**Prompt**
What is the count of lines in the records that include "depot"? Reply with that number alone.

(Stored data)
:::

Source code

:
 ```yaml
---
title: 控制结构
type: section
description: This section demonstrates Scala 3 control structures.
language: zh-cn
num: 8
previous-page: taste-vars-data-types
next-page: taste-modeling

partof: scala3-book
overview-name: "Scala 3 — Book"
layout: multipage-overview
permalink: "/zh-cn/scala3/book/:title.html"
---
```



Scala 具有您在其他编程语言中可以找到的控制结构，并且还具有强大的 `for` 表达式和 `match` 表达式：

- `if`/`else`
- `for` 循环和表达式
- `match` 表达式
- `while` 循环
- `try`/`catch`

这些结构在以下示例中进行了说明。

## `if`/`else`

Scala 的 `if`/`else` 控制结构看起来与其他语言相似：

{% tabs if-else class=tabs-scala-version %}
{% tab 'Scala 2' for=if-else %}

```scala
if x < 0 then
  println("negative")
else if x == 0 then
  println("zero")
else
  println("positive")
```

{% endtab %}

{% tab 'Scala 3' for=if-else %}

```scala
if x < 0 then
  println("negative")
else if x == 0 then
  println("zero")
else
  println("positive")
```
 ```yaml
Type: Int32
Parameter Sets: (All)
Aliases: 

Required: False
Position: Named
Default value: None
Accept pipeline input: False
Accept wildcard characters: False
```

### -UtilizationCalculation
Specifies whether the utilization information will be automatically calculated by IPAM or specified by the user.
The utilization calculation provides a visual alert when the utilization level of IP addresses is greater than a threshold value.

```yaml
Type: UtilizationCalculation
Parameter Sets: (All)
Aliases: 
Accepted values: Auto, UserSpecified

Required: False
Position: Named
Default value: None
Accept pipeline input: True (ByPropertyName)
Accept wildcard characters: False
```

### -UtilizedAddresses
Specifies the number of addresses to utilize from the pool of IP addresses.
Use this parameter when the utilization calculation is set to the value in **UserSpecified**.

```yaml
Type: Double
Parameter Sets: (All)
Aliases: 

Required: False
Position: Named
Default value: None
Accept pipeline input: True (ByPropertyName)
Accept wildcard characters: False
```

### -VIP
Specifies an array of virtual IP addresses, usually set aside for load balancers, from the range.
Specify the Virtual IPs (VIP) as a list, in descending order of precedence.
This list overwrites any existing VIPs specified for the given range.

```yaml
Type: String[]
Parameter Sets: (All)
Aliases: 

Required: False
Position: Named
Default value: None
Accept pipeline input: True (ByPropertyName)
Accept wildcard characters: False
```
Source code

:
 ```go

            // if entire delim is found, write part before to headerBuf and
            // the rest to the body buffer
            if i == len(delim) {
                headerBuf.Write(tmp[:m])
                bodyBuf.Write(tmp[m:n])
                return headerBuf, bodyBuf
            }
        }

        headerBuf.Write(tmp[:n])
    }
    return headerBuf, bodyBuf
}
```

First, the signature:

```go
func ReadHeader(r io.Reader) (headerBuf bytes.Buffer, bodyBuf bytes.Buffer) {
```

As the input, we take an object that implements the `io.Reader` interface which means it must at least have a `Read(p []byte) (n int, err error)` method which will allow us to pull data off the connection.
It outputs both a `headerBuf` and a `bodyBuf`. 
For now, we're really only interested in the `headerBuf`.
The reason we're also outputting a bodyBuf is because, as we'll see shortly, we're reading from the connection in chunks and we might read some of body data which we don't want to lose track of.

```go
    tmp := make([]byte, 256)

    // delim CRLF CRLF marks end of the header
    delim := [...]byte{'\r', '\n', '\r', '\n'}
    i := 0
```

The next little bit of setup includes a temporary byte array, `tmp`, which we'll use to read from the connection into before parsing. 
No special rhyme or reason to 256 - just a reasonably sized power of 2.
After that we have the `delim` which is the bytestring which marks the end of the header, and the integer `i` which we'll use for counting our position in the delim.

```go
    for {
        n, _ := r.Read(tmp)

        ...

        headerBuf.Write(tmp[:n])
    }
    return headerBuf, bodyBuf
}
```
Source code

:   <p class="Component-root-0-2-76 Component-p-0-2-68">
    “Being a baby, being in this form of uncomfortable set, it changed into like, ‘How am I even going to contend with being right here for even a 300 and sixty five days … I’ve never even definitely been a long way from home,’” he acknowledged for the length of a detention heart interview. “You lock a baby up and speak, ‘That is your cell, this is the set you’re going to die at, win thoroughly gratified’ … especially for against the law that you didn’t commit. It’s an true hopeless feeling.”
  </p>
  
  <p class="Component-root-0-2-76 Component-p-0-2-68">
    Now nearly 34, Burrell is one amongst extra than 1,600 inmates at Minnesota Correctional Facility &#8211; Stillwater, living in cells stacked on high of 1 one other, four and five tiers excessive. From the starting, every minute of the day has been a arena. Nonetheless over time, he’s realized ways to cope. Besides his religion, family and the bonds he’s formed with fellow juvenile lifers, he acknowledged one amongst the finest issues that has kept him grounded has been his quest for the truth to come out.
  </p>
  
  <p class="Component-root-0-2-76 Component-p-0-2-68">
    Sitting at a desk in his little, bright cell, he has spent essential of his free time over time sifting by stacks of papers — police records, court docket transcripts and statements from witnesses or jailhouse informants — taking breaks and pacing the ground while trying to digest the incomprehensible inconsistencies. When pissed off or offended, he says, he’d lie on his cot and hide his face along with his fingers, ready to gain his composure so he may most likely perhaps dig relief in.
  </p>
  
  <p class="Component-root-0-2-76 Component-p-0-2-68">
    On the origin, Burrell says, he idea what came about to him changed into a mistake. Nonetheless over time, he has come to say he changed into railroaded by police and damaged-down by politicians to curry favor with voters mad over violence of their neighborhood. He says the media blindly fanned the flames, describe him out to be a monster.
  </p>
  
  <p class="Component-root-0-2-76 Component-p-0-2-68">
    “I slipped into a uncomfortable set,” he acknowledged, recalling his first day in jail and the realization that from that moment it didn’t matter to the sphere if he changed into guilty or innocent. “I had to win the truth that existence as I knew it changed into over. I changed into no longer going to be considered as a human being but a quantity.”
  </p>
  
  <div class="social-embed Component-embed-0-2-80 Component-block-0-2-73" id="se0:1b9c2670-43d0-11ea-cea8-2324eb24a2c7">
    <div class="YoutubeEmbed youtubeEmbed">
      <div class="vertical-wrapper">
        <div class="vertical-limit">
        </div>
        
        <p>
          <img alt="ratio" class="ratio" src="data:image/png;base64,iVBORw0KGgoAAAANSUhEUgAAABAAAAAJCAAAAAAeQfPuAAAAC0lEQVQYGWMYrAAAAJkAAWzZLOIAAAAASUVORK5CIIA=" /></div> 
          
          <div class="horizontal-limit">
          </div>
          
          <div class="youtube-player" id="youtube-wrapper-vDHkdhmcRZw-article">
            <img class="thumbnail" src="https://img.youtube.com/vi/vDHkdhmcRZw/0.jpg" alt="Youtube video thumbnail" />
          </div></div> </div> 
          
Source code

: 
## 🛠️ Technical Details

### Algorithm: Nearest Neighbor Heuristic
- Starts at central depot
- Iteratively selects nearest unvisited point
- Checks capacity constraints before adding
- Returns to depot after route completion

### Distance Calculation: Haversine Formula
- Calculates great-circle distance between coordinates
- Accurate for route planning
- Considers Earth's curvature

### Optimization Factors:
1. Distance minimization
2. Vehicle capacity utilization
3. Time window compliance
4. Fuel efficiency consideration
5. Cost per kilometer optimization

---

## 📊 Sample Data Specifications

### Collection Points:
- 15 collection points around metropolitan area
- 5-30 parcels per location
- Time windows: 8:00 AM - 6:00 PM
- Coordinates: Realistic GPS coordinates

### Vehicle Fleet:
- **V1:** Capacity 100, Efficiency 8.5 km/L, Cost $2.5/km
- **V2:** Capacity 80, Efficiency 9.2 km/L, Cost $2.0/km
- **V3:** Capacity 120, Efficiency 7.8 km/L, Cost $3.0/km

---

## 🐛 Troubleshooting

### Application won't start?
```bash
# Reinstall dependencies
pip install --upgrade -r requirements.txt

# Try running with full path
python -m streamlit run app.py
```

:::

**Response to this task**
2